====== Data section

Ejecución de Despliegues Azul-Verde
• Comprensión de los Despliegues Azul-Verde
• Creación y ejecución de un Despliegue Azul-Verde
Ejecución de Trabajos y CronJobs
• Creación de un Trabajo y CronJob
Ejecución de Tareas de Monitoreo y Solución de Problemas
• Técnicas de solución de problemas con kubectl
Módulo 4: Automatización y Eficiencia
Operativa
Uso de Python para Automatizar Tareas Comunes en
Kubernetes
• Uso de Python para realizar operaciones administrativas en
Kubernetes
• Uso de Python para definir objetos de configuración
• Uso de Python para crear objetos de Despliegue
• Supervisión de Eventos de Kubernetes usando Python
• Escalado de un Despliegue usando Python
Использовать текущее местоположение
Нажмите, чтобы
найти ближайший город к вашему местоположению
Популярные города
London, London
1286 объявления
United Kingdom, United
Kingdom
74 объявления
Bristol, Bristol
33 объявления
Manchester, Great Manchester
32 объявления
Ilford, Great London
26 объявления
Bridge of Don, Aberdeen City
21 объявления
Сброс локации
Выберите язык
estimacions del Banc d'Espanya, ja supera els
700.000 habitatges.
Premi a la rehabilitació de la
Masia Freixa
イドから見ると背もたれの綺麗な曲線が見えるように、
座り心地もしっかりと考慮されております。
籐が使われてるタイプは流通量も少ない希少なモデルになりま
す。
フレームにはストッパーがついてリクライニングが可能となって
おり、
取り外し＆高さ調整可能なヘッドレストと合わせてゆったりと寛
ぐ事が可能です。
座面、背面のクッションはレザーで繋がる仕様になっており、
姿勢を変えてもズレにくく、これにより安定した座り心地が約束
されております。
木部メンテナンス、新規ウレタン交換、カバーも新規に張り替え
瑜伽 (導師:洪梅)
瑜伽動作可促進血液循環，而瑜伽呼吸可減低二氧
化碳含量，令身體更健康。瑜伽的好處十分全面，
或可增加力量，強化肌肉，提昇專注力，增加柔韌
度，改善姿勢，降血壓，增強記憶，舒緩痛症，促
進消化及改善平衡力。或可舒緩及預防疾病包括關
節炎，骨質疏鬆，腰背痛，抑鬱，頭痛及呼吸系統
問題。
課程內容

============

Can you print every line of the records above, character for character, with nothing added, dropped, or changed?

Ejecución de Despliegues Azul-Verde
• Comprensión de los Despliegues Azul-Verde
• Creación y ejecución de un Despliegue Azul-Verde
Ejecución de Trabajos y CronJobs
• Creación de un Trabajo y CronJob
Ejecución de Tareas de Monitoreo y Solución de Problemas
• Técnicas de solución de problemas con kubectl
Módulo 4: Automatización y Eficiencia
Operativa
Uso de Python para Automatizar Tareas Comunes en
Kubernetes
• Uso de Python para realizar operaciones administrativas en
Kubernetes
• Uso de Python para definir objetos de configuración
• Uso de Python para crear objetos de Despliegue
• Supervisión de Eventos de Kubernetes usando Python
• Escalado de un Despliegue usando Python
Использовать текущее местоположение
Нажмите, чтобы
найти ближайший город к вашему местоположению
Популярные города
London, London
1286 объявления
United Kingdom, United
Kingdom
74 объявления
Bristol, Bristol
33 объявления
Manchester, Great Manchester
32 объявления
Ilford, Great London
26 объявления
Bridge of Don, Aberdeen City
21 объявления
Сброс локации
Выберите язык
estimacions del Banc d'Espanya, ja supera els
700.000 habitatges.
Premi a la rehabilitació de la
Masia Freixa
イドから見ると背もたれの綺麗な曲線が見えるように、
座り心地もしっかりと考慮されております。
籐が使われてるタイプは流通量も少ない希少なモデルになりま
す。
フレームにはストッパーがついてリクライニングが可能となって
おり、
取り外し＆高さ調整可能なヘッドレストと合わせてゆったりと寛
ぐ事が可能です。
座面、背面のクッションはレザーで繋がる仕様になっており、
姿勢を変えてもズレにくく、これにより安定した座り心地が約束
されております。
木部メンテナンス、新規ウレタン交換、カバーも新規に張り替え
瑜伽 (導師:洪梅)
瑜伽動作可促進血液循環，而瑜伽呼吸可減低二氧
化碳含量，令身體更健康。瑜伽的好處十分全面，
或可增加力量，強化肌肉，提昇專注力，增加柔韌
度，改善姿勢，降血壓，增強記憶，舒緩痛症，促
進消化及改善平衡力。或可舒緩及預防疾病包括關
節炎，骨質疏鬆，腰背痛，抑鬱，頭痛及呼吸系統
問題。
課程內容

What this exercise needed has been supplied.